# bosch jig saw



## Woodworkingkid (Jan 8, 2011)

So a couple of days ago I got a great lowes coupon and have been wanting a better jig saw for about a year because when I first started I got a 20$ bleak and darker jig saw which I have never been happy with lots of side to side movement of the blade and it is so tough to be able to follow a line so I got a bosch js260 6 amp ig saw for 80. What a difference I have done a lot of test cuts and up until now I never knew how good jig saws could be. I did around 20 cuts with it and would highly recommend it.it can do tight curves with ease and is easy to follow the line with this saw.the tooles blade change works great and you don't have to touch the hot blade when you take it out. The six amp motor provides plenty of power. The variable speed selector on the trigger is great and I have no complaints at all about this saw.


----------



## H. A. S. (Sep 23, 2010)

Agreed, Bosch is one great saw.


----------



## Kenbo (Sep 16, 2008)

I've heard nothing but good things about this saw. Glad to hear that you finally have one that you are happy with.
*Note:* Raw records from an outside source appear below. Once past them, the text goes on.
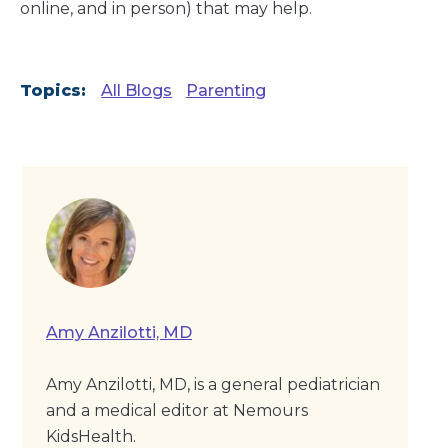
online, and in person) that may help.
Topics:
All Blogs
Parenting
Amy Anzilotti, MD
Amy Anzilotti, MD, is a general pediatrician
and a medical editor at Nemours
KidsHealth.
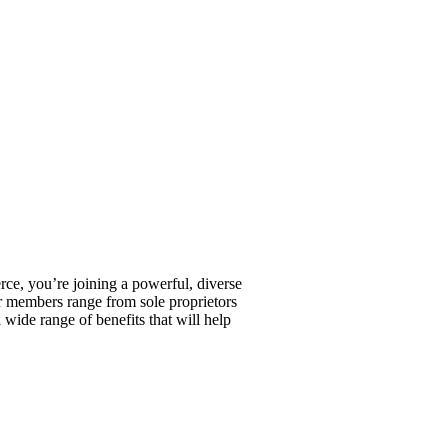
, you’re joining a powerful, diverse
r members range from sole proprietors
wide range of benefits that will help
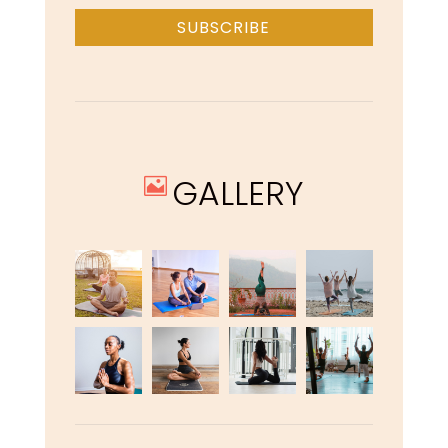
SUBSCRIBE
GALLERY

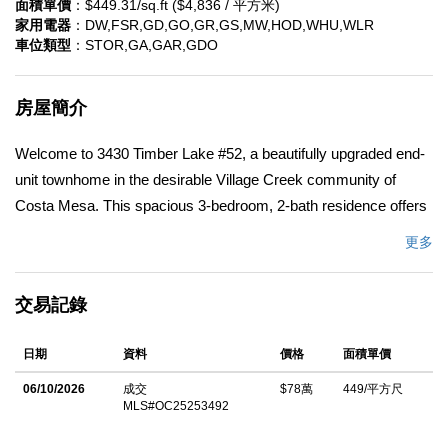
面積單價
：$449.31/sq.ft ($4,836 / 平方米)
家用電器
：DW,FSR,GD,GO,GR,GS,MW,HOD,WHU,WLR
車位類型
：STOR,GA,GAR,GDO
房屋簡介
Welcome to 3430 Timber Lake #52, a beautifully upgraded end-
unit townhome in the desirable Village Creek community of
Costa Mesa. This spacious 3-bedroom, 2-bath residence offers
the largest floor plan in the neighborhood and an ideal location
更多
close to South Coast Plaza, dining, theaters, and more. The
light-filled interior features vaulted ceilings, rich wood flooring,
交易記錄
and an upgraded kitchen, dining area, and bathrooms. The living
room and primary suite open to a serene, shaded patio
日期
資料
價格
面積單價
overlooking a tranquil water streamâ€”perfect for relaxing or
entertaining. Additional highlights include a charming balcony off
06/10/2026
成交
$78萬
449/平方尺
MLS#OC25253492
the formal dining area, custom closet organizers, a two-car
garage, leased solar panels, and ample guest parking. Enjoy the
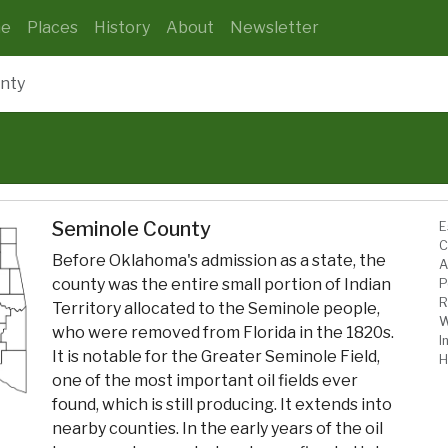
e
Places
History
About
Newsletter
nty
Seminole County
E
C
Before Oklahoma's admission as a state, the
A
county was the entire small portion of Indian
P
R
Territory allocated to the Seminole people,
W
who were removed from Florida in the 1820s.
I
It is notable for the Greater Seminole Field,
H
one of the most important oil fields ever
found, which is still producing. It extends into
nearby counties. In the early years of the oil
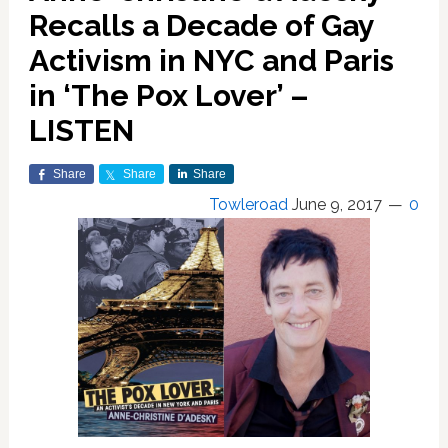
Recalls a Decade of Gay
Activism in NYC and Paris
in ‘The Pox Lover’ –
LISTEN
Share
Share
Share
Towleroad
June 9, 2017
0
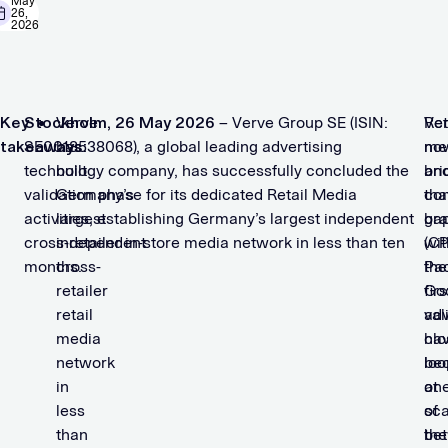
May
26,
2026
Key
Stockholm, 26 May 2026
Verve
– Verve Group SE (ISIN:
Ret
Ve
takeaways:
SE0018538068), a global leading advertising
has
me
no
technology company, has successfully concluded the
built
an
bri
validation phase for its dedicated Retail Media
Germany’s
co
tha
activities, establishing Germany’s largest independent
largest
br
ga
cross-retailer in-store media network in less than ten
independent
(C
wit
months.
cross-
Pa
the
retailer
Go
firs
retail
adv
val
media
ha
clo
network
be
loo
in
on
at
less
of
sca
than
the
be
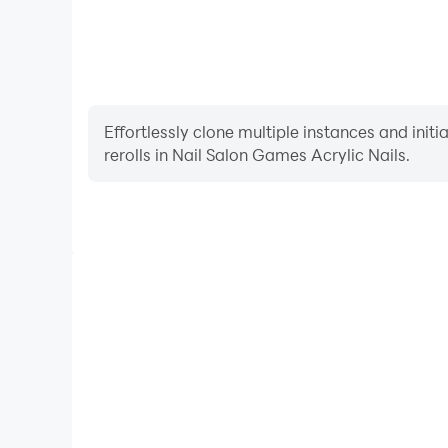
Effortlessly clone multiple instances and init
rerolls in Nail Salon Games Acrylic Nails.
High FPS
With support for high FPS, Nail Salon Games Acryl
smoother, and actions are more seamless, enhanci
immersion of playing Nail Salon Games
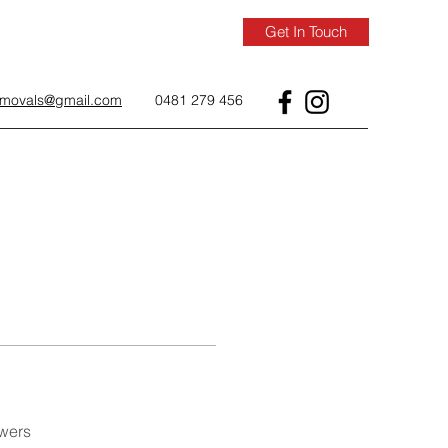
Get In Touch
removals@gmail.com
0481 279 456
wers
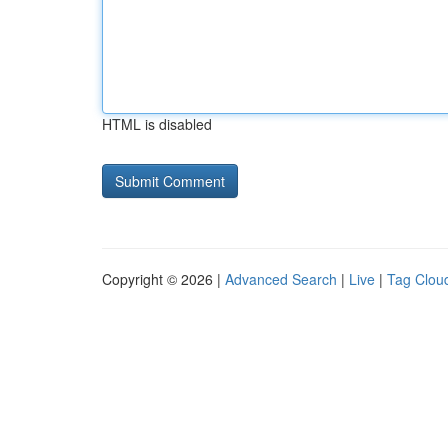
HTML is disabled
Copyright © 2026 |
Advanced Search
|
Live
|
Tag Clou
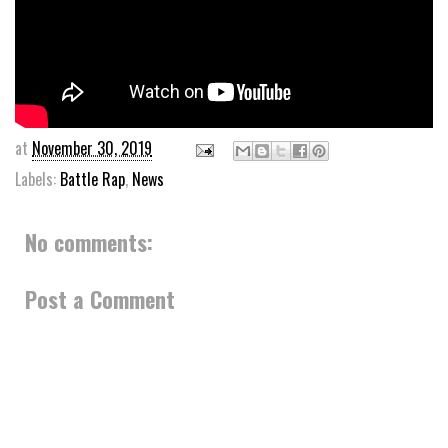
at
November 30, 2019
Labels:
Battle Rap
,
News
No comments:
Post a Comment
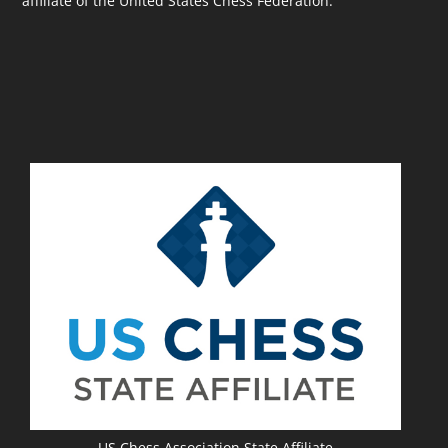
affiliate of the United States Chess Federation.
US Chess Association State Affiliate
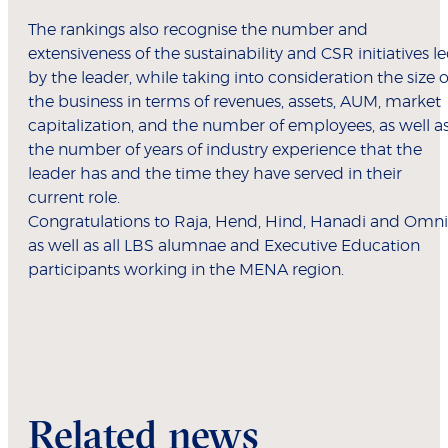
The rankings also recognise the number and
extensiveness of the sustainability and CSR initiatives l
by the leader, while taking into consideration the size o
the business in terms of revenues, assets, AUM, market
capitalization, and the number of employees, as well a
the number of years of industry experience that the
leader has and the time they have served in their
current role.
Congratulations to Raja, Hend, Hind, Hanadi and Omni
as well as all LBS alumnae and Executive Education
participants working in the MENA region.
Related news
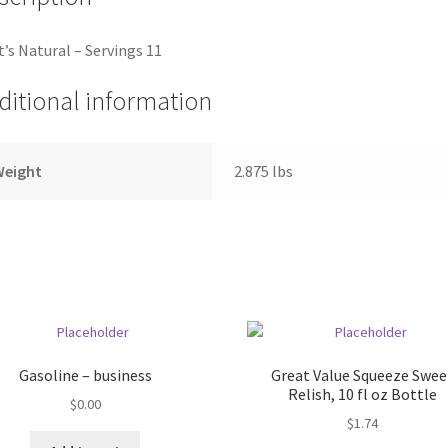
’s Natural – Servings 11
ditional information
Weight
2.875 lbs
Gasoline – business
Great Value Squeeze Swee
Relish, 10 fl oz Bottle
$
0.00
$
1.74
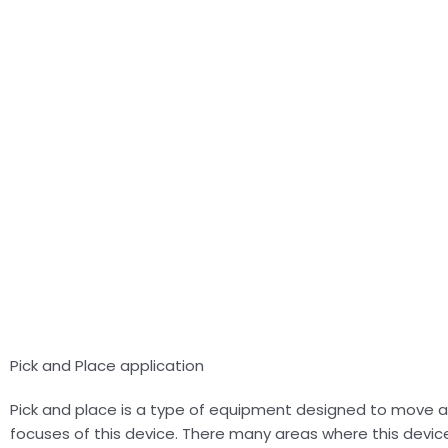
Pick and Place application
Pick and place is a type of equipment designed to move 
focuses of this device. There many areas where this device 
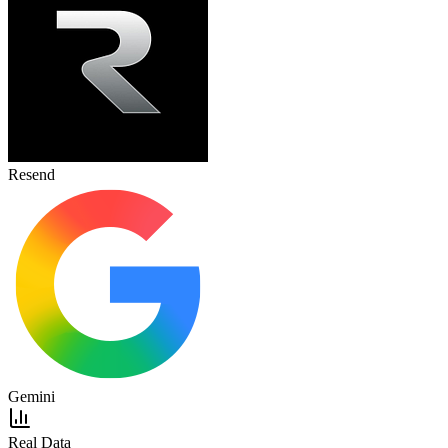
Resend
Gemini
Real Data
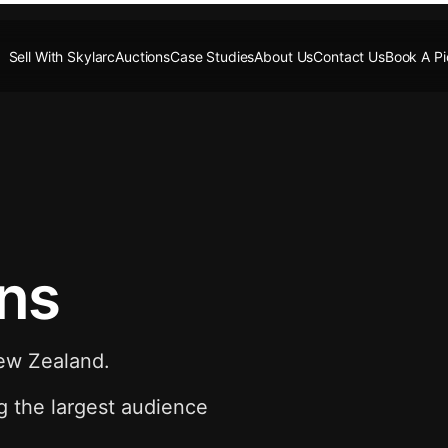
Sell With Skylarc
Auctions
Case Studies
About Us
Contact Us
Book A P
ons
New Zealand.
g the largest audience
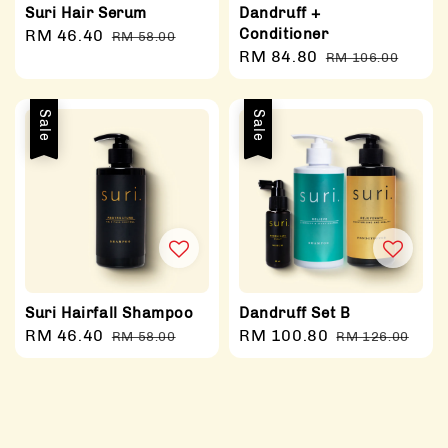
Suri Hair Serum
Dandruff +
Conditioner
Sale
RM 46.40
Regular
RM 58.00
Sale
RM 84.80
Regular
price
price
RM 106.00
price
price
Sale
Sale
Suri Hairfall Shampoo
Dandruff Set B
Sale
RM 46.40
Regular
Sale
RM 100.80
Regular
RM 58.00
RM 126.00
price
price
price
price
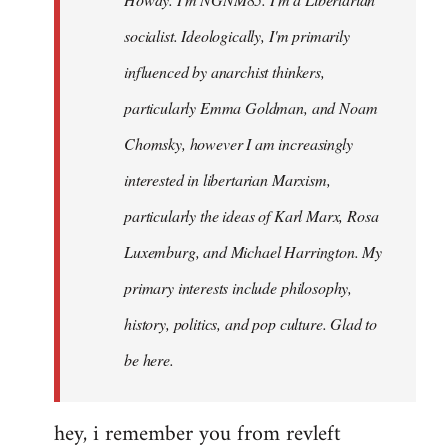
libcom.org
socialist. Ideologically, I'm primarily
influenced by anarchist thinkers,
particularly Emma Goldman, and Noam
Chomsky, however I am increasingly
interested in libertarian Marxism,
particularly the ideas of Karl Marx, Rosa
Luxemburg, and Michael Harrington. My
primary interests include philosophy,
history, politics, and pop culture. Glad to
be here.
hey, i remember you from revleft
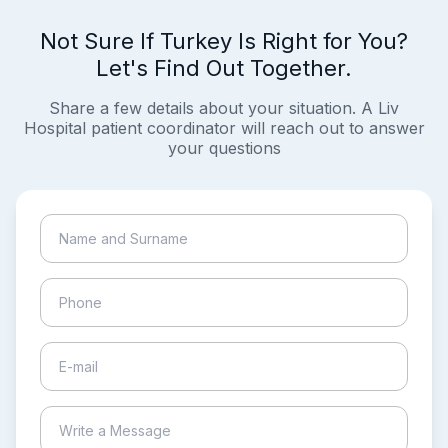
Not Sure If Turkey Is Right for You?
Let's Find Out Together.
Share a few details about your situation. A Liv
Hospital patient coordinator will reach out to answer
your questions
Congrats on the purchase man.


----------



## troyd1976 (Jul 26, 2011)

How'd ya get the great cupon? is it better than the 10% movers one?


----------



## cabinetman (Jul 5, 2007)

Bosch makes one of the best jig saws IMO. I still use the first 1587 I bought when they first came out.












 







.


----------



## mdntrdr (Dec 22, 2009)

Can't comment on, new Bosch.

Older Bosch, is the monster, replace the brushes, and they keep on kikin! :smile:


----------



## recordscabinets (Sep 27, 2011)

Hands down, the Bosch is the best. I've burned through several others including Dewalt, Porter Cable and Skil...nothing holds up like the Bosch.


----------



## Pirate (Jul 23, 2009)

mdntrdr said:


> Can't comment on, new Bosch.
> 
> Older Bosch, is the monster, replace the brushes, and they keep on kikin! :smile:



Same here. Bought a used old barrel grip for $35 and love it. The barrel grip, gives me a lot more control. I guess the toolless blade change would be nice, as on the new ones, but, I can deal with it.
If I have a longer board that needs to be cut down, I rough cut with the Bosch, so I can get it to the ras, in my crowded shop.


----------



## TimPa (Jan 27, 2010)

never had a better jigsaw in my hands than the boch barrel grip. almost knows where to cut by itself. beautiful tool.


----------



## SDPPM (Jul 16, 2011)

When you use a Boush Jig saw you will never look at the jigsaw as a third or 4 choice. The blades they make today are in credible and you can make very precise cuts, etc. I cant say enough good about the Boush Jig Saw.


----------



## DannyT (Apr 26, 2011)

when i started working construction 40 years ago all the pro contractors used bosch jigsaws and it was that way for quite a few years. wasn't anything close to it for quality and durability.


----------